Finally, Greyhound argues that the district judge erred in imposing fines aggregating $600,000 on Greyhound as a sanction for criminal contempt. In United States v. United Mine Wirkers, 330 U.S. 258, 303, 67 S. Ct. 677, 701, 91 L. Ed. 884 (1947), the Supreme Court set forth the factors to be considered by trial courts in imposing fines for criminal contempt and noted that 'because of the nature of these standars, great reliance must be placed upon the discretion of the trial judge.: See also Green v. United States,356 U.S. 165, 188, 78 S. Ct. 632, 2 L. Ed. 2d 672 (1958); Jewel Tea Co. v. Kraus, 204 F.2d 549, 551 (7th Cir. 1953).
In the present case, Chief Judge Robson carefully followed the standards delineated in United Mine Workers. We find no abuse of discretion in the amount of the fines.
We have considered the other contentions raised by Greyhound in this appeal and find them to be without merit.
Associate Justice Tom C. Clark (Retired) of the Supreme Court of the United States is sitting by designation
18 U.S.C. 401(3) provides:
'A court of the United States shall have power to punish by fine or imprisonment, at its discretion, such contempt of its authority, and none other, as--
(3) Disobedience or resistance to its lawful writ, process, order, rule, decree, or command.'
Mt. Hood States, Inc.-- Petition for Modification, 104 M.C.C. 449 (1968)
The decision of the three-judge district court is reported at Greyhound Lines, Inc. v. United States, 308 F. Supp. 1033 (N.D. Ill. 1970)
'It is ordered that Greyhound Lines, Inc. and Greyhound Corporation restore practices and traffic patterns in existence or in contemplation as of July 30, 1952, in particular:
(1) that Greyhound show Mt. Hood schedules in Greyhound folders on an equal basis with other non-Greyhound lines; (3) that Greyhound revise its interline schedules in connection with Mt. Hood so as to eliminate the presently existing delay of approximately three hours for passengers seeking to travel between California and Spokane via Mt. Hood's route and to negotiate in good faith with Mt. Hood on the establishment of bus schedules most advantageous to the traveling public; (4) that Greyhound voluntarily and accurately quote joint through routes in connection with Mt. Hood, without geographical limitations in a manner fully responsive to inquiries from the traveling public; (5) that Greyhound cease and desist from quoting Mt. Hood's service unfavorably or inaccurately in response to inquiries from the traveling public and from not quoting Mt. Hood's service at all in response to specific requests from the traveling public; (6) that Greyhound show Mt. Hood's connecting routes on its maps on an equal basis with other non-Greyhound carriers;
July 30, 1952 was the date of the decision on one of the acquisition proceedings.

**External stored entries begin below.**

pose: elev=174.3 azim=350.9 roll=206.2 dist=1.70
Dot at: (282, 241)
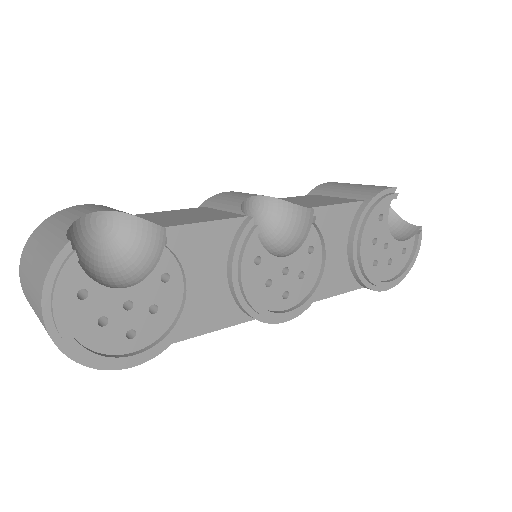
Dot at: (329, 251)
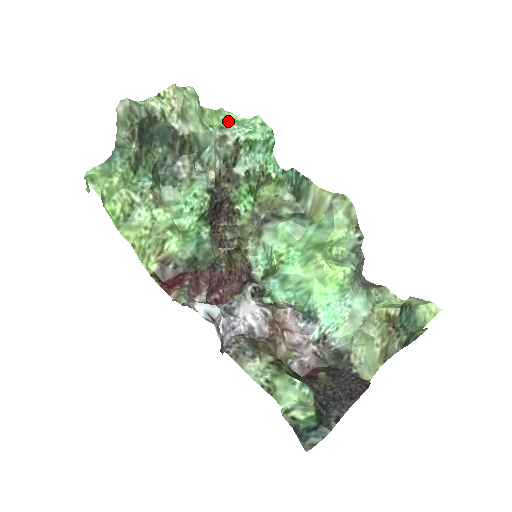
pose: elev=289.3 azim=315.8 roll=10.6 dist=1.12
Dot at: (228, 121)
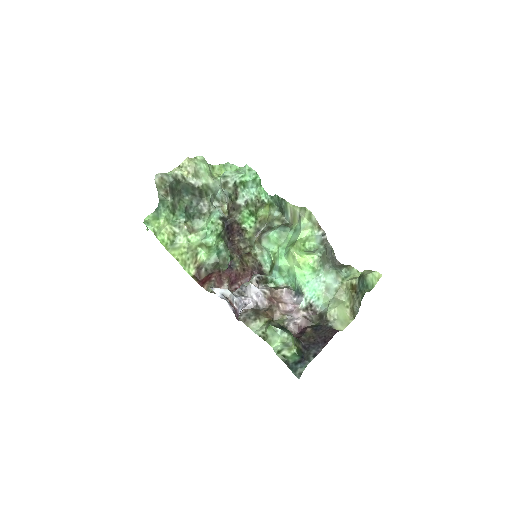
Dot at: (228, 171)
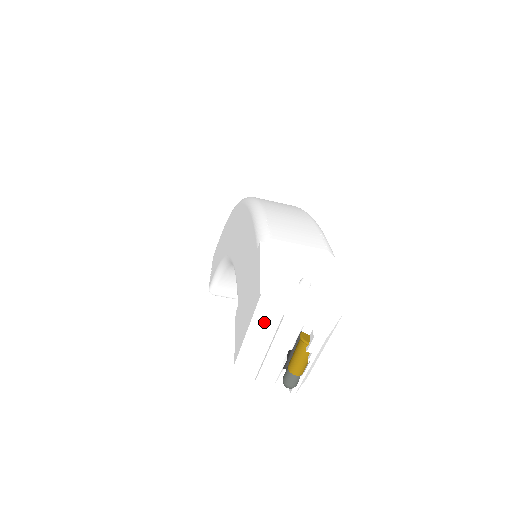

The district court's decision is reported at United States v. Greyhound Corp., 363 F. Supp. 525 (N.D. Ill. 1973)
The district court's decision concerning sanctions is reported at United States v. Greyhound Corp., 370 F. Supp. 881 (N.D. Ill. 1974)
We also note that in criminal contempt cases involving disobedience of court orders, 'the element of personal insult that may offend a judge and impair his deliberate judgment is not present . . . as it is in many disruption and obstruction cases . . ..' Dobbs, Contempt of Court: A Survey, 56 Cornell L. Rev. 183, 219 (1971)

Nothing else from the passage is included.